Pompeo warns US will act in self-defense in Iraq after attacks on troops
Secretary of State Mike Pompeo told the Iraqi prime minister that the U.S. is prepared to act in self-defense if attacked in Iraq, according to a readout of a call between the two officials released on Monday.
Pompeo spoke with Iraq’s Prime Minister Adil Abd al-Mahdi on Sunday and called on the Iraqi government to fulfill its obligations protecting coalition troops working in the country to defeat ISIS and identify and hold accountable the groups responsible for a rocket attack last week that injured three U.S. service members.
“These actions will not be tolerated and the groups responsible must be held accountable by the Government of Iraq,” Pompeo wrote on Twitter.
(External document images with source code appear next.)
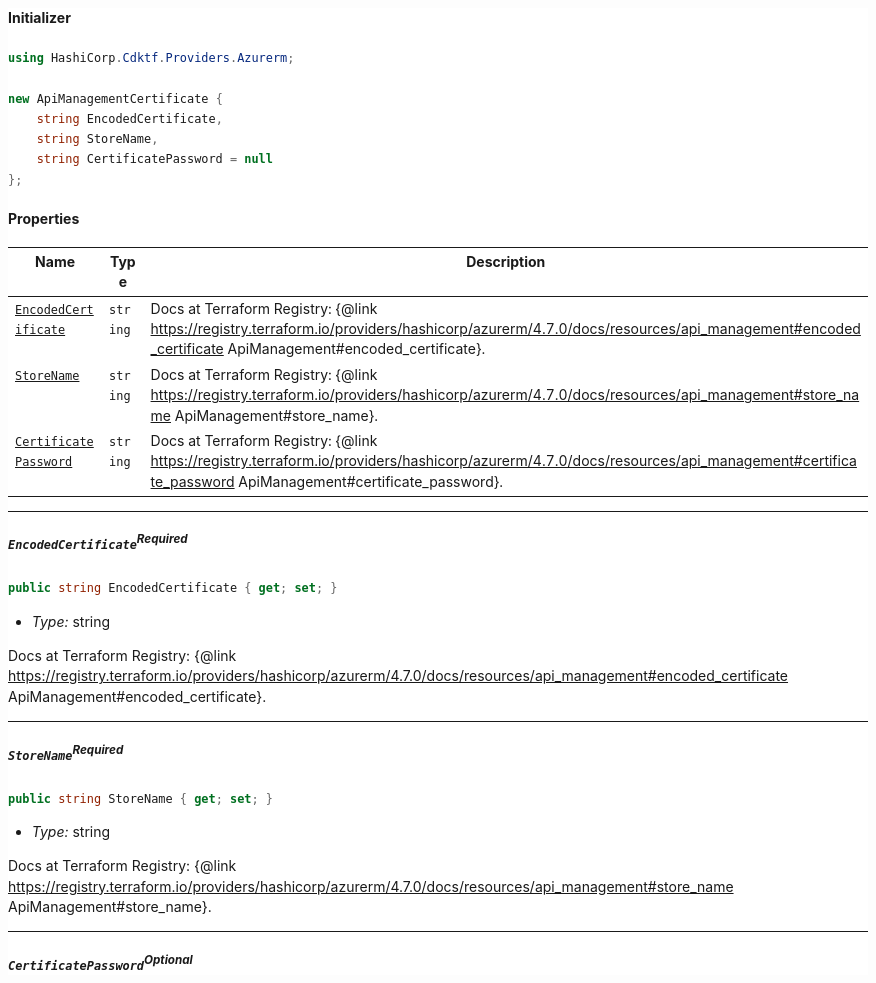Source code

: #### Initializer <a name="Initializer" id="@cdktf/provider-azurerm.apiManagement.ApiManagementCertificate.Initializer"></a>

```csharp
using HashiCorp.Cdktf.Providers.Azurerm;

new ApiManagementCertificate {
    string EncodedCertificate,
    string StoreName,
    string CertificatePassword = null
};
```

#### Properties <a name="Properties" id="Properties"></a>

| **Name** | **Type** | **Description** |
| --- | --- | --- |
| <code><a href="#@cdktf/provider-azurerm.apiManagement.ApiManagementCertificate.property.encodedCertificate">EncodedCertificate</a></code> | <code>string</code> | Docs at Terraform Registry: {@link https://registry.terraform.io/providers/hashicorp/azurerm/4.7.0/docs/resources/api_management#encoded_certificate ApiManagement#encoded_certificate}. |
| <code><a href="#@cdktf/provider-azurerm.apiManagement.ApiManagementCertificate.property.storeName">StoreName</a></code> | <code>string</code> | Docs at Terraform Registry: {@link https://registry.terraform.io/providers/hashicorp/azurerm/4.7.0/docs/resources/api_management#store_name ApiManagement#store_name}. |
| <code><a href="#@cdktf/provider-azurerm.apiManagement.ApiManagementCertificate.property.certificatePassword">CertificatePassword</a></code> | <code>string</code> | Docs at Terraform Registry: {@link https://registry.terraform.io/providers/hashicorp/azurerm/4.7.0/docs/resources/api_management#certificate_password ApiManagement#certificate_password}. |

---

##### `EncodedCertificate`<sup>Required</sup> <a name="EncodedCertificate" id="@cdktf/provider-azurerm.apiManagement.ApiManagementCertificate.property.encodedCertificate"></a>

```csharp
public string EncodedCertificate { get; set; }
```

- *Type:* string

Docs at Terraform Registry: {@link https://registry.terraform.io/providers/hashicorp/azurerm/4.7.0/docs/resources/api_management#encoded_certificate ApiManagement#encoded_certificate}.

---

##### `StoreName`<sup>Required</sup> <a name="StoreName" id="@cdktf/provider-azurerm.apiManagement.ApiManagementCertificate.property.storeName"></a>

```csharp
public string StoreName { get; set; }
```

- *Type:* string

Docs at Terraform Registry: {@link https://registry.terraform.io/providers/hashicorp/azurerm/4.7.0/docs/resources/api_management#store_name ApiManagement#store_name}.

---

##### `CertificatePassword`<sup>Optional</sup> <a name="CertificatePassword" id="@cdktf/provider-azurerm.apiManagement.ApiManagementCertificate.property.certificatePassword"></a>
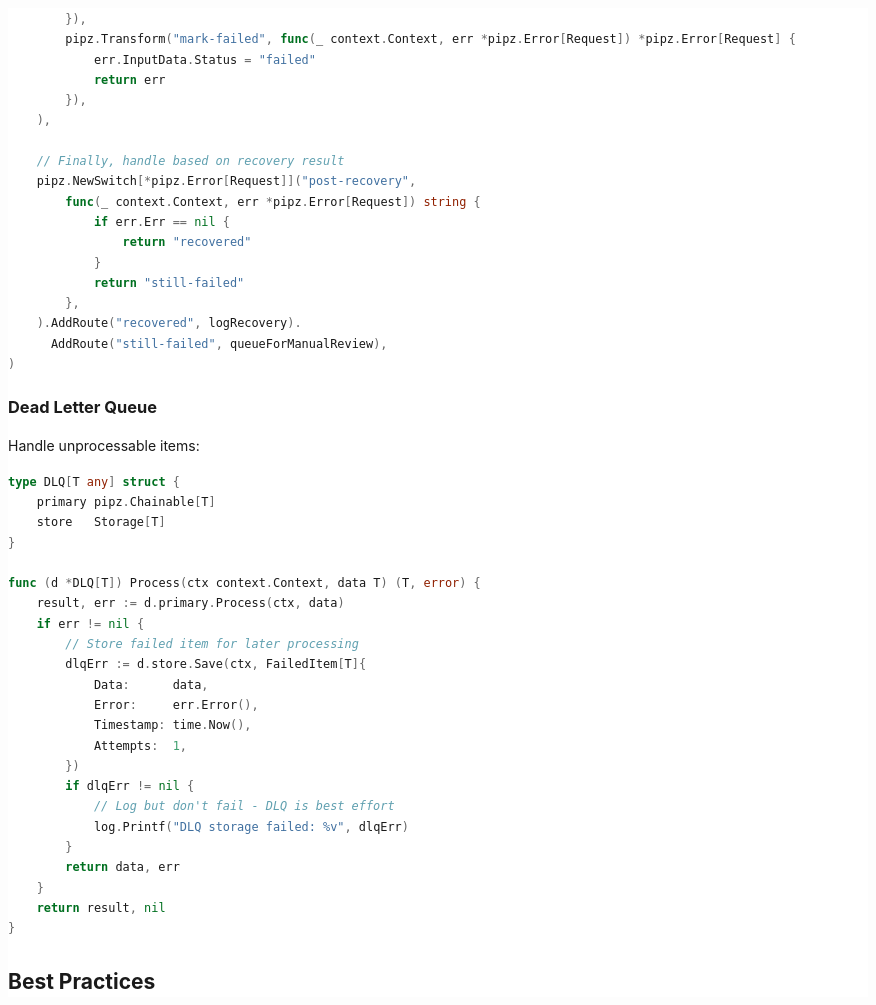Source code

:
 ```go
        }),
        pipz.Transform("mark-failed", func(_ context.Context, err *pipz.Error[Request]) *pipz.Error[Request] {
            err.InputData.Status = "failed"
            return err
        }),
    ),
    
    // Finally, handle based on recovery result  
    pipz.NewSwitch[*pipz.Error[Request]]("post-recovery",
        func(_ context.Context, err *pipz.Error[Request]) string {
            if err.Err == nil {
                return "recovered"
            }
            return "still-failed"
        },
    ).AddRoute("recovered", logRecovery).
      AddRoute("still-failed", queueForManualReview),
)
```

### Dead Letter Queue

Handle unprocessable items:

```go
type DLQ[T any] struct {
    primary pipz.Chainable[T]
    store   Storage[T]
}

func (d *DLQ[T]) Process(ctx context.Context, data T) (T, error) {
    result, err := d.primary.Process(ctx, data)
    if err != nil {
        // Store failed item for later processing
        dlqErr := d.store.Save(ctx, FailedItem[T]{
            Data:      data,
            Error:     err.Error(),
            Timestamp: time.Now(),
            Attempts:  1,
        })
        if dlqErr != nil {
            // Log but don't fail - DLQ is best effort
            log.Printf("DLQ storage failed: %v", dlqErr)
        }
        return data, err
    }
    return result, nil
}
```

## Best Practices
Discussed the deadly attacks on #Iraq’s Camp Taji military base with Prime Minister @AdilAbdAlMahdi . These actions will not be tolerated and the groups responsible must be held accountable by the Government of Iraq.
— Secretary Pompeo (@SecPompeo) March 16, 2020
Sunday’s call came after U.S. and Iraqi service members were wounded in a Katyusha rocket attack on Camp Taji base, north of Baghdad, which hosts coalition forces engaged in the fight against ISIS.
Three U.S. service members were wounded, the Department of Defense said on Sunday, adding that two of them were seriously injured and were being treated at a U.S. military hospital in Baghdad.
The Department of Defense said Iraqi forces made an initial arrest following an investigation into the attack and are working in coordination with U.S. officials, although no military group has been identified as responsible for the rocket strike.
Iran-backed militias operating in Iraq, however, have launched dozens of attacks on bases housing U.S. troops.
On Sunday, the Department of Defense also said it had earlier carried out strikes against the Iran-backed militia Kataeb Hezbollah in retaliation for a rocket attack on March 11 that killed two U.S. service members and a British medic.
Kataeb Hezbollah is also responsible for the death of an American contractor in Iraq late last year that set off a chain of escalating violence between the Iranian-backed militias and the U.S.
The U.S. and Iran managed to step back from the brink of open conflict following the targeted killing of Iran’s top general, Qassem Soleimani, in Baghdad on Jan. 3.
The U.S said it launched the strike, which occurred following provocations by Iran-backed militias breaching the U.S. Embassy compound in Baghdad, to prevent an imminent attack on its interests in the region.
–This report was updated at 12:07 p.m.